L’influence de l’Église catholique
Si chez nous les églises ne sont pas vides, il faut néanmoins admettre qu’elles sont de moins en moins pleines sauf pour les fêtes de Noël et de Pâques. Si l’Église catholique est de plus en plus influente en Afrique et en Amérique du sud, elle a considérablement perdue cette influence en Europe y compris en France. On voit que dans la plupart des domaines l’influence de la laïcité ne fait que croître. On peut imaginer que non seulement les différences ne vont pas disparaître mais que au contraire, elles vont s’amplifier au détriment de l’Église. Personne n’a pu résister à ce phénomène et c’est la raison pour laquelle les présidents de la République y compris Nicolas Sarkozy aujourd’hui y ont contribué ne serait ce que contre leur propre volonté.
Le Vatican
Le dernier concile Vatican 2 date de 1965 sous le pontificat de Paul VI. A l’époque il a symbolisé l’ouverture de l’Église au monde moderne. Le Pape est le gardien du dogme et même si je ne suis pas toujours d’accord je comprends certaines positions. Jean Paul II qui a toujours été proche de la jeunesse n’a jamais cédé sur l’usage du préservatif. Pourtant il y va de la vie des gens et là, je comprends moins pour ne pas dire pas du tout. Par ailleurs certains dogmes sont une pure invention. Par exemple le dogme de l’infaillibilité du Pape ne date du début de notre ère. C’est en effet du Concile Vatican I en 1870 que date cette infaillibilité pontificale.

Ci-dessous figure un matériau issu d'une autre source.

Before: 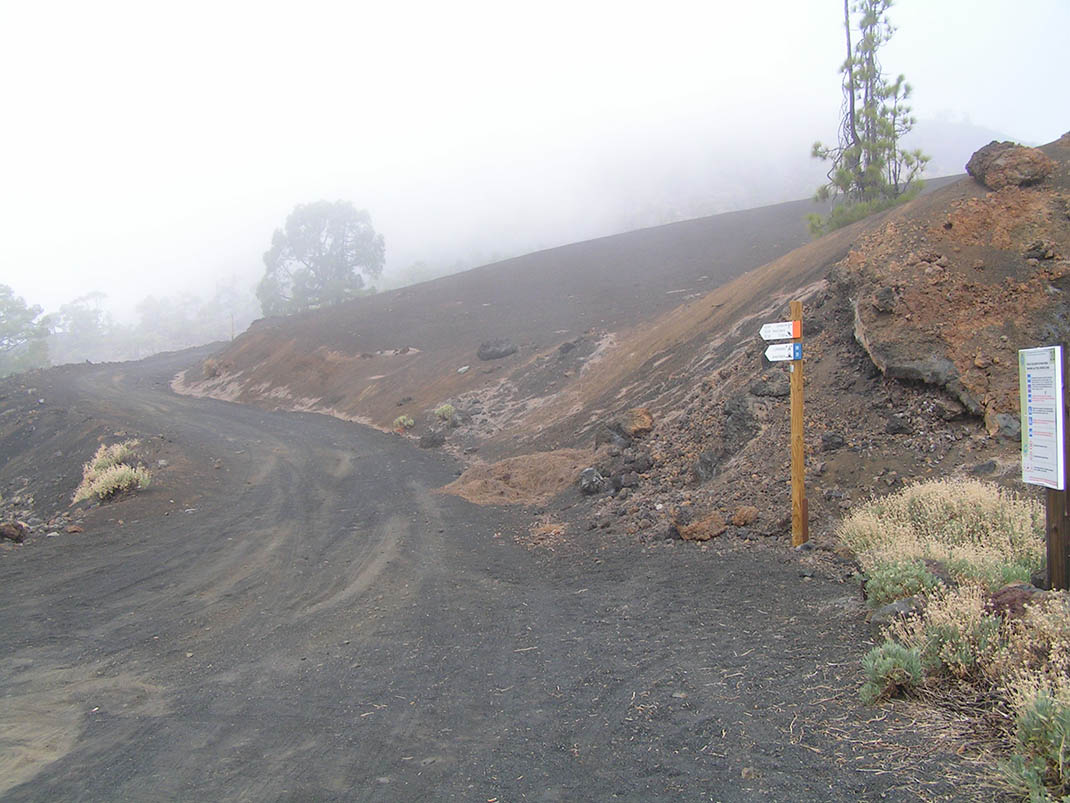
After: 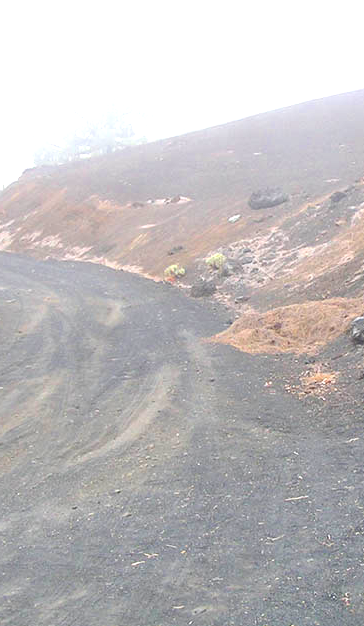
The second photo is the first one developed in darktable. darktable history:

Ceci dit, l’église n’est pas un parti politique et elle n’a pas à aller chercher des électeurs. C’est la raison pour laquelle elle ne cédera jamais sur les valeurs qui sont les siennes quitte à voir des fidèles s’éloigner.

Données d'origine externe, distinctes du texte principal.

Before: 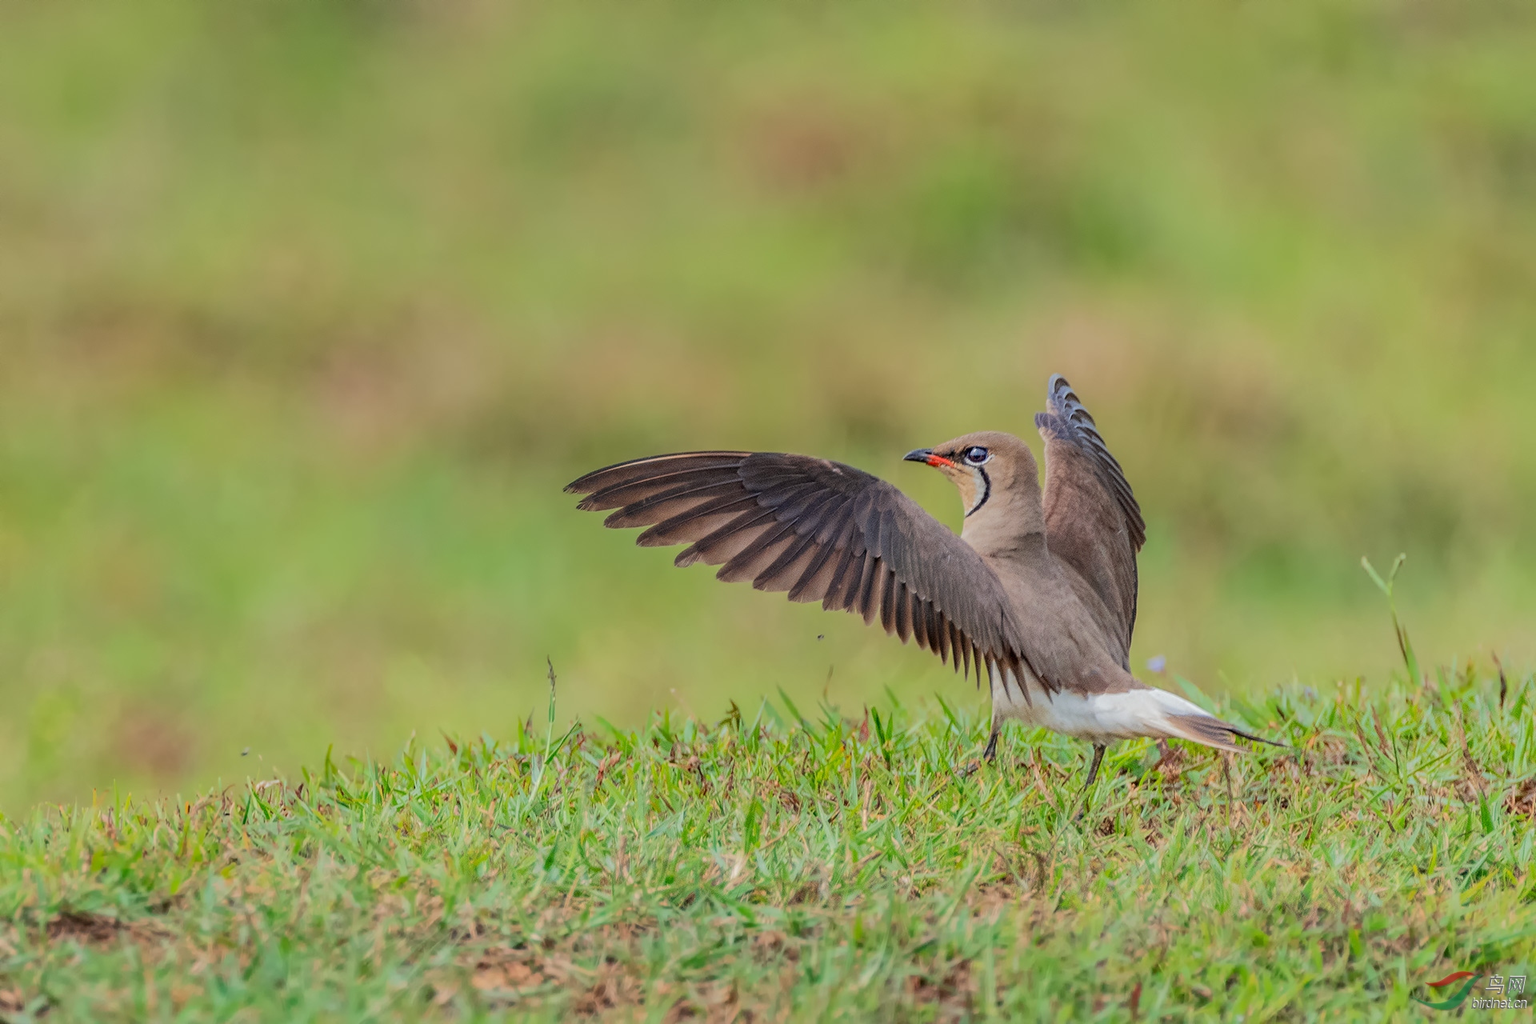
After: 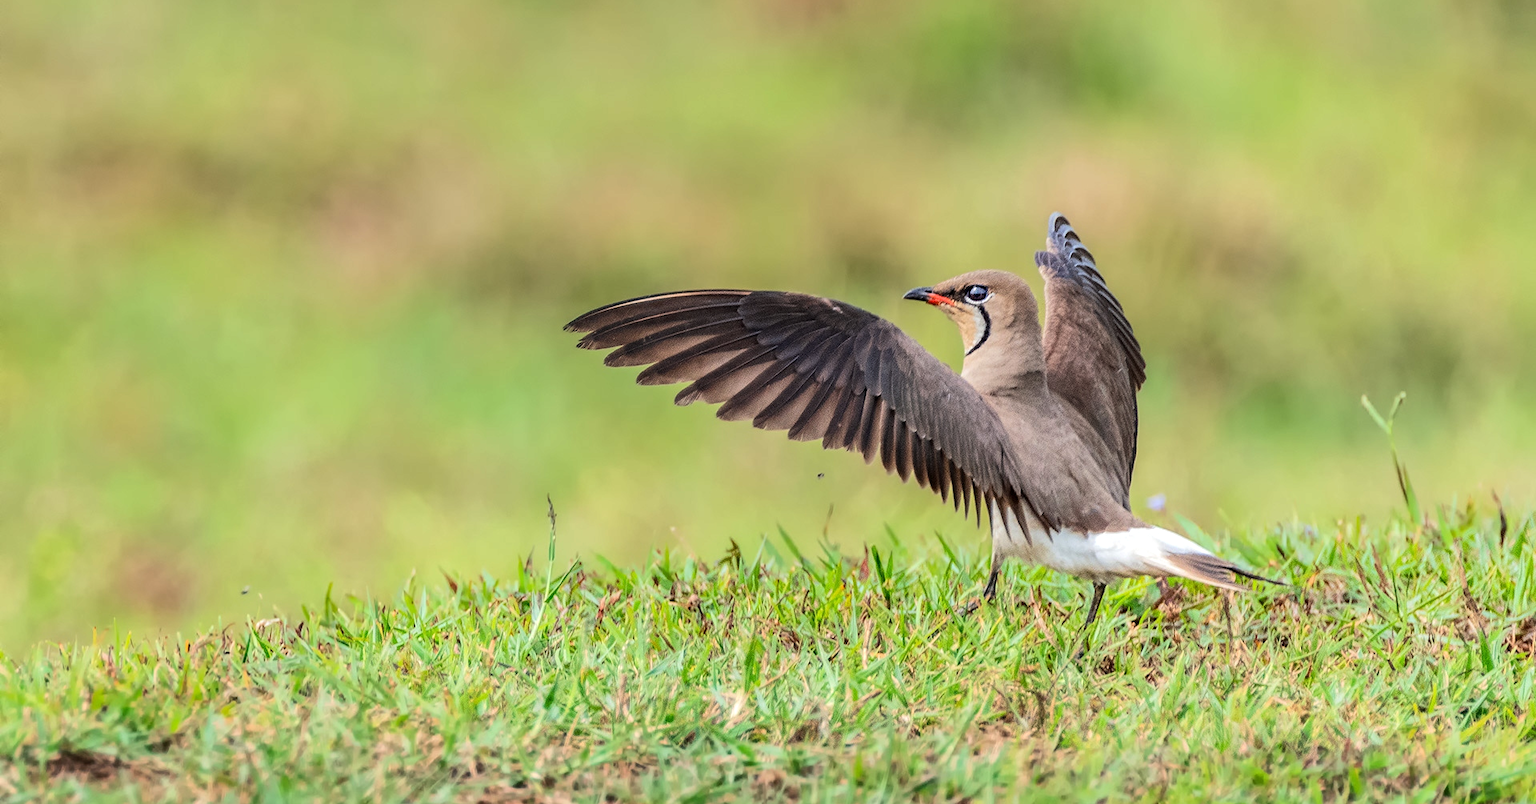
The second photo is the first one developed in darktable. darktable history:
crop and rotate: top 15.826%, bottom 5.513%
tone equalizer: -8 EV -0.712 EV, -7 EV -0.676 EV, -6 EV -0.608 EV, -5 EV -0.39 EV, -3 EV 0.397 EV, -2 EV 0.6 EV, -1 EV 0.69 EV, +0 EV 0.723 EV, edges refinement/feathering 500, mask exposure compensation -1.57 EV, preserve details no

Dans ce combat d’idée, d’éthique, de morale et de foi entre l’Église et la République laïque je crois que c’est toujours la laïcité qui aura le dernier mot et dans une République comme la France, cela me paraît non seulement normal mais souhaitable. Être républicain c’est veiller à ce que cela perdure ainsi. Après, on tombe dans le domaine de la vie privée et dans celui des conceptions qui nous sont propres et ceux là aussi méritent le respect.